Alongside these strategic considerations, practical action remains essential. KnowBe4’s CISO advisors emphasised that Data Privacy Week is not about sweeping transformations, but about small, consistent steps that reduce risk over time.
For organisations, this includes practising data minimisation, understanding data flows, investing in human-centric security training, being transparent about privacy practices and maintaining strong encryption and incident response capabilities. Less data, better visibility and better-informed people all reduce exposure.
Taken together, the message from Data Privacy Day and Change Your Password Day is clear. Privacy and security are everyday operational responsibilities shaped by identity, behaviour and control. By embedding good security habits into daily life, both at work and at home, organisations and individuals alike can take meaningful steps to protect the data that underpins modern digital society.
Simon Pamplin, CTO of Certes, concluded, “Data Protection Day is an opportunity to look beyond today’s threats and think about what happens to our data in the future, particularly as we move closer to a post-quantum world. What we see time and again is criminals pulling together information from multiple breaches and packaging it into large data sets that can be sold or released. That data often comes from a mix of public systems, organisational records and user networks, which means the impact can be far wider than any single incident.

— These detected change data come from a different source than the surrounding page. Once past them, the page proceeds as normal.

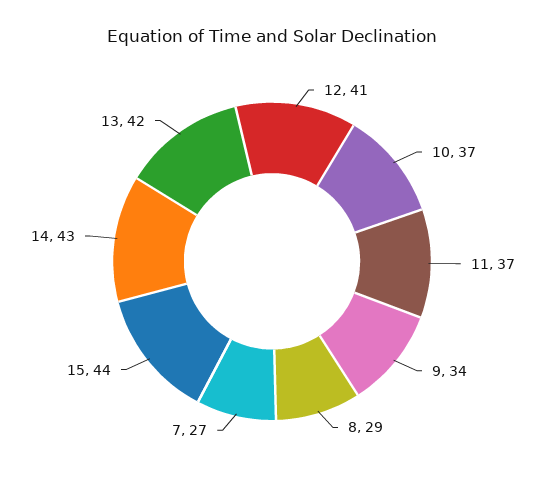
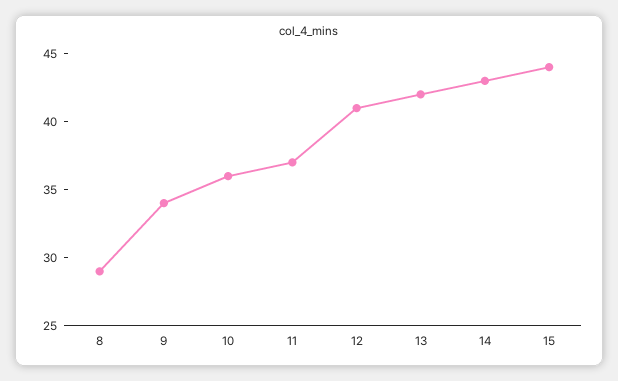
  {
    "12": 41,
-   "10": 37,
+   "10": 36,
    "11": 37,
    "9": 34,
    "8": 29,
-   "7": 27,
    "15": 44,
    "14": 43,
    "13": 42
  }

Too many organisations still rely on perimeter-based security and assume that keeping attackers out of the network is enough. When those defences fail, as they inevitably do, the data itself is often left exposed and readable. In those situations, the real issue is not just that a breach happened, but that the stolen information can actually be used.
For businesses, this is about long-term responsibility and trust. For consumers, it is a reminder that the personal data you share today can resurface years later. As breaches continue to happen, the critical question becomes whether stolen data is usable. Data-centric, quantum-safe protection helps ensure that even if information is taken, it is worthless to criminals, limiting the damage both now and in the future.”